Namun, setelah melalui pembahasan intensif dengan DPR, Kementerian Keuangan akhirnya menyetujui kenaikan TKD menjadi Rp693 triliun — tambahan sekitar Rp43 triliun dari rencana awal, meski masih jauh di bawah level tahun sebelumnya.
“Mereka datang ke saya, sekitar 18 gubernur, protes karena bilang uangnya kurang tahun depan,” ujar Purbaya dalam acara Sarasehan 100 Ekonom Indonesia yang digelar di Menara Bank Mega, Jakarta, Selasa (28/10/2025).
Mendengar keluhan itu, Purbaya mengaku langsung memeriksa kondisi kas masing-masing pemerintah daerah untuk melihat sejauh mana kebutuhan mereka mendesak. Hasilnya justru membuatnya terkejut: masih banyak dana pemerintah daerah yang menganggur di perbankan nasional dengan total sekitar Rp230 triliun.

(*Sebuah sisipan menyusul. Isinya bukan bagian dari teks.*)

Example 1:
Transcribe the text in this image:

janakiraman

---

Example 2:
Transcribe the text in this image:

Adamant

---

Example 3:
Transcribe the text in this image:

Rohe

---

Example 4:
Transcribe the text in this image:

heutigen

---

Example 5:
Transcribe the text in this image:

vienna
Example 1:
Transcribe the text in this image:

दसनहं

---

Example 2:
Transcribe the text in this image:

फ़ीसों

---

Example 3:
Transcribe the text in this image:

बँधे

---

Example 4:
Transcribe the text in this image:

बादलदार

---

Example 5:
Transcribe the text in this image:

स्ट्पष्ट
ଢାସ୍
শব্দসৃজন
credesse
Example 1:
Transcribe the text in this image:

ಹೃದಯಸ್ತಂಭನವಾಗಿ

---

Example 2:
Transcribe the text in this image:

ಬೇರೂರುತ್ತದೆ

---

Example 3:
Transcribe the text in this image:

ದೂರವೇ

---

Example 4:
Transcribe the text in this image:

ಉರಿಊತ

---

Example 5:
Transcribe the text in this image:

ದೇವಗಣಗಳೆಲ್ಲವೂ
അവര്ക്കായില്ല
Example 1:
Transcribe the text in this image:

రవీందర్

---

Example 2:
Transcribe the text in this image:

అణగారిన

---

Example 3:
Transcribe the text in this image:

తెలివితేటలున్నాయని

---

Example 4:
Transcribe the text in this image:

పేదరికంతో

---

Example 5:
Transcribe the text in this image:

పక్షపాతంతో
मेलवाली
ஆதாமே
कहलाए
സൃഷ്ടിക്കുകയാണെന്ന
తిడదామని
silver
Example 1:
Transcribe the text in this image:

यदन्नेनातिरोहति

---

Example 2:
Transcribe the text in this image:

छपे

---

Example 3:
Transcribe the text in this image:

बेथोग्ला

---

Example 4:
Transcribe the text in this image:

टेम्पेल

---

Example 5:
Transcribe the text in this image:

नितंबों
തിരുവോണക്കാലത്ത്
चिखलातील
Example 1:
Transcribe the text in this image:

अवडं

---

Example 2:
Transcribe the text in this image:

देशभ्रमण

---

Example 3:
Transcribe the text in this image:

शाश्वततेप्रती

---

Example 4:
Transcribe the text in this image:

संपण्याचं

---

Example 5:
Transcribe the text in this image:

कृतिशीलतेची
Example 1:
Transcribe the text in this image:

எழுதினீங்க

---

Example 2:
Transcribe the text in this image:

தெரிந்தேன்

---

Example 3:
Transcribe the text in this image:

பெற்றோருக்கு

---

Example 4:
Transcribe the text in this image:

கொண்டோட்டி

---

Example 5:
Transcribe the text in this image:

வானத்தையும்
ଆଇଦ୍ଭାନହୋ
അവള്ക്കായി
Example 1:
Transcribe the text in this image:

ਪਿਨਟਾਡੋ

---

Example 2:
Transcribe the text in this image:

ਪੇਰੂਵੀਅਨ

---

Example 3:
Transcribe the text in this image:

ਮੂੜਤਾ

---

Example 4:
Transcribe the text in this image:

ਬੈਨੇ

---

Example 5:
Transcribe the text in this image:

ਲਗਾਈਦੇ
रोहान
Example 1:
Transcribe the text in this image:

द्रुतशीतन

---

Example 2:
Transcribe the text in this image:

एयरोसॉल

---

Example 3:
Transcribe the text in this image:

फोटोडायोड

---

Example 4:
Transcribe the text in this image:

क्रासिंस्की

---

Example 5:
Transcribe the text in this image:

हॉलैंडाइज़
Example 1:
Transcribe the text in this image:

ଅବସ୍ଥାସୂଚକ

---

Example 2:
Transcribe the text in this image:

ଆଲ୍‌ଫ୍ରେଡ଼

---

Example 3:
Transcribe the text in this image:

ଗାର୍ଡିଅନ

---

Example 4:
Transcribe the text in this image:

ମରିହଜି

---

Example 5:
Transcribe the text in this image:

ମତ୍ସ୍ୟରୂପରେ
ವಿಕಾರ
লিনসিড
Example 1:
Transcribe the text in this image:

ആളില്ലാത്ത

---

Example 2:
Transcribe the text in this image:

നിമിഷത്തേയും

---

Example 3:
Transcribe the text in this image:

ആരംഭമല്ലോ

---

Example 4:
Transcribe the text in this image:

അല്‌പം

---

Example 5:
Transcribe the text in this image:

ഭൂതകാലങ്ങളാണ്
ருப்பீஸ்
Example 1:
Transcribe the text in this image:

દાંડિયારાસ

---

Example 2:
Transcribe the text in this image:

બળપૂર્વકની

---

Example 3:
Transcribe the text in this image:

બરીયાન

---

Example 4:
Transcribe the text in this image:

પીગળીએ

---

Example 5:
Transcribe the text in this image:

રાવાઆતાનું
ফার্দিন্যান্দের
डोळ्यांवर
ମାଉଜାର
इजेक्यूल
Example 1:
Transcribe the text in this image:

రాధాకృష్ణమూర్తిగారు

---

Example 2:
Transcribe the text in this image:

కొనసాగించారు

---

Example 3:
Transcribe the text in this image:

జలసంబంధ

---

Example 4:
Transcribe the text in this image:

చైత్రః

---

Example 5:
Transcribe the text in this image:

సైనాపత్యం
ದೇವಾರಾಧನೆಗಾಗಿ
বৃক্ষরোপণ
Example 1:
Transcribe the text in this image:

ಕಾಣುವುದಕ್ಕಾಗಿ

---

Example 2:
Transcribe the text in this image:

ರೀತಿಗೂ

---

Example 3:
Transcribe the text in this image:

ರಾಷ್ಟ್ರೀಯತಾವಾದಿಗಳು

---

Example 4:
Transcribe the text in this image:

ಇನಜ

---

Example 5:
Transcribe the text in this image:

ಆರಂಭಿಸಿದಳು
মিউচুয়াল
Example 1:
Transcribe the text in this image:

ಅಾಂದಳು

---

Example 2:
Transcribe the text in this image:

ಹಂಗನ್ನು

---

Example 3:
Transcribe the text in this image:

“Saya lihat uangnya, ternyata ada sekitar Rp230 triliun yang nganggur. Kenapa itu tidak dipakai dulu biar ekonominya bergerak?” kata Purbaya dengan nada heran.
Menurutnya, fenomena penumpukan dana daerah di bank ini sudah menjadi masalah klasik yang berulang setiap tahun. Banyak pemda, jelas Purbaya, menahan belanja karena berbagai alasan administratif atau kekhawatiran audit, sehingga uang yang seharusnya digunakan untuk program pembangunan justru mengendap tanpa memberi dampak pada ekonomi riil.
Oleh sebab itu, Purbaya mendorong para gubernur untuk segera memanfaatkan dana tersebut sebelum meminta tambahan dari pusat. Ia menegaskan bahwa pemerintah daerah memiliki tanggung jawab langsung dalam menjaga momentum pertumbuhan ekonomi nasional, khususnya menjelang akhir tahun ketika konsumsi dan belanja publik berperan besar.
“Kalau dana itu dipakai untuk membiayai proyek-proyek produktif, ekonomi daerah bisa tumbuh lebih cepat, dan efeknya juga positif untuk nasional,” ujarnya. Ia berharap langkah ini dapat membantu mendorong pertumbuhan ekonomi Indonesia pada kuartal IV 2025 menembus angka di atas 5,5 persen, sesuai target pemerintah.
Purbaya juga menambahkan bahwa efisiensi penggunaan anggaran daerah akan menjadi salah satu fokus utama reformasi fiskal tahun 2026, dengan tujuan agar setiap rupiah dari anggaran negara — baik pusat maupun daerah — benar-benar memberikan dampak nyata bagi masyarakat dan pembangunan ekonomi berkelanjutan.